Saturday, May 03, 2008

SAT Scores Up; Colleges Panic

The Chronicle of Higher Education has an article about the fact that very-high SAT scorers make up a much larger proportion of the student body at elite colleges than they did in 1989. (Some data are here.) If that is all I tell you, how do you interpret this? Surely the most sensible reading is that competition for these colleges is much higher than it used to be. The amount of positions at elite colleges is fixed, but the population of young Americans, and the emphasis they and their parents place on getting into a name-brand school, forces these scores up. The average Harvard admit is simply going to be a far better student than he was in 1989. Presumably this is a good thing, for Harvard and the country.

But that is not how the Chronicle interprets the findings. Instead, it reports that:

Two recent studies conclude that selective colleges give excess weight to SAT scores to improve their college-guide rankings, but they could attract more minority and low-income students by giving more consideration to other admissions criteria.


In other words, the main impact of better SAT scores is that (some) minorities can’t access the most elite higher education. The argument is phrased as “high scorers' share of selective-college enrollments has risen largely because of the institutions' ‘attempts to climb the pecking order of various college ranking systems.’” By this is meant the sorts of rankings that show up in places like US News & World Report. This “[hurts] the prospects of low-income and minority applicants, who are less likely to post high scores.”

Several things to chew on here. First, the authors of the studies cited in the report appear to take it for granted that emphasis on getting better rankings is bad. But given how opaque the quality of college education is (price alone is a surprisingly poor guide, unlike, say, a men’s suit), rankings surely help consumers (i.e., parents) make better decisions. Colleges arguably should be trying to climb these rankings for the same reason that restaurants and car-makers try to get good ratings from food critics and Consumer Reports.

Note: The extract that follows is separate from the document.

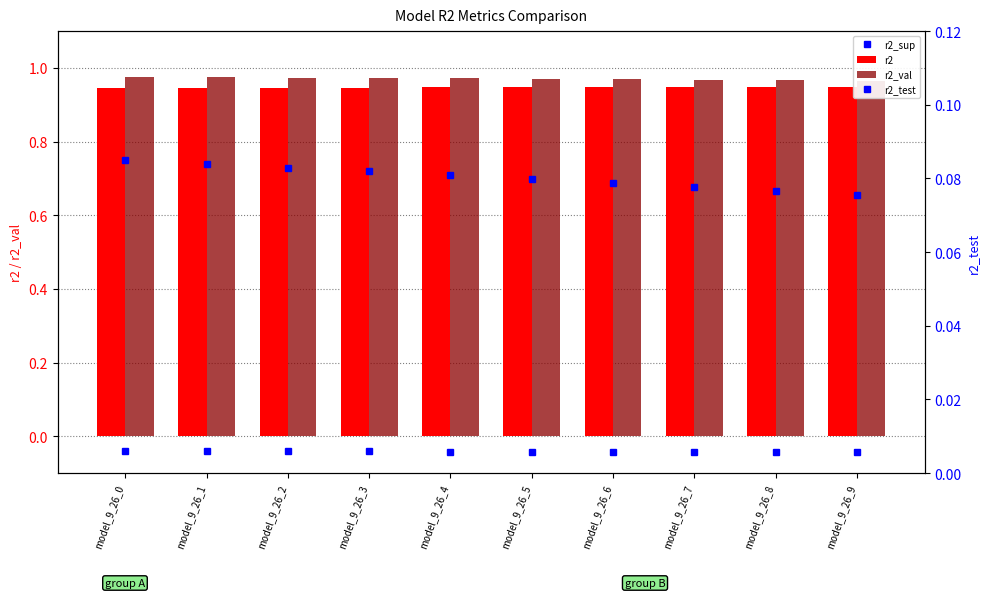

Is it true that r2_test equals 0.1 at model_9_26_2?

True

Second, it is uncritically assumed that admissions of poor and “minorities” (by which is really meant “minorities other than Asians”) are objectively too low. But scholars such as the UCLA law professor Richard Sander (whose very important work I have noted here and here) that using criteria other than standardized tests and GPA, at least in law schools, results in mismatch – non-Asian minorities are admitted to the top law schools at higher rates, but drop out and fail bar exams at much higher rates, meaning that their time is basically wasted (as is the time of the students who didn’t get in because they did). The passage of Prop. 187 in California, which banned all race-conscious affirmative action at state universities there, had the salutary effect of increasing graduation rates of non-Asian minorities who were admitted to UC Riverside and UC Santa Cruz or Cal Poly-San Luis Obispo instead of Berkeley or UCLA.

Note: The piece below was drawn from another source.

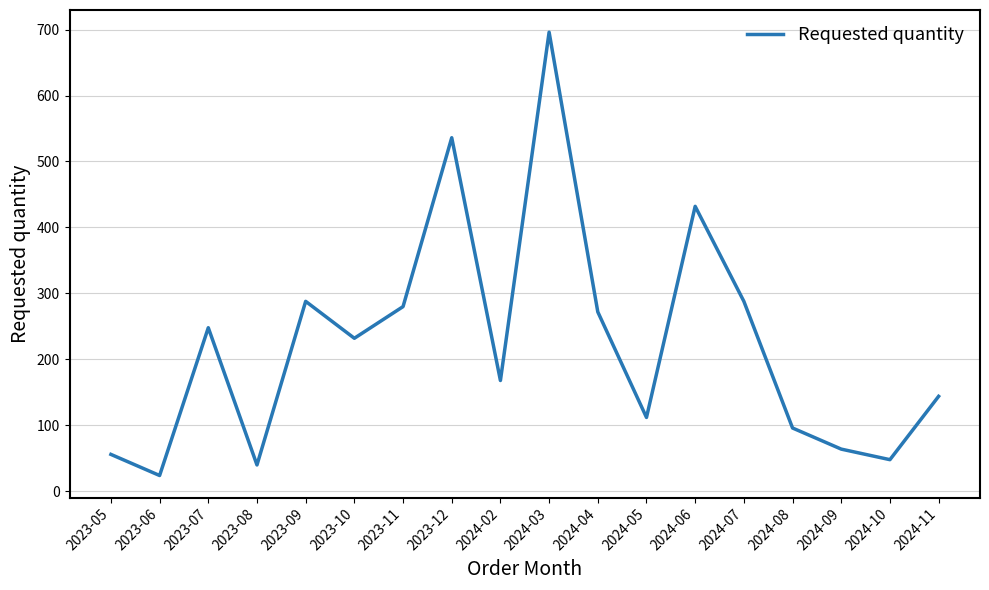

Read the value at 2023-06.

24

Ultimately, whether SAT scores are overrated in the admissions calculations that universities make depends on their predictive power – do students with high scores graduate at higher rates and get higher grades without having to make such special accommodations as easier majors or extensive tutoring services. If not, then admitting lower-SAT students will require investment in this special help that the students in whose stead they were admitted may not need. Is the SAT informative compared to other things in the admissions packet? Are the ratings the colleges want to climb useful to parents and students? What kind of admissions policies make for the best students? I do not know the answers to these questions, but I do know they are the questions to ask; the ethnic makeup of the student body is a considerably lower-priority question.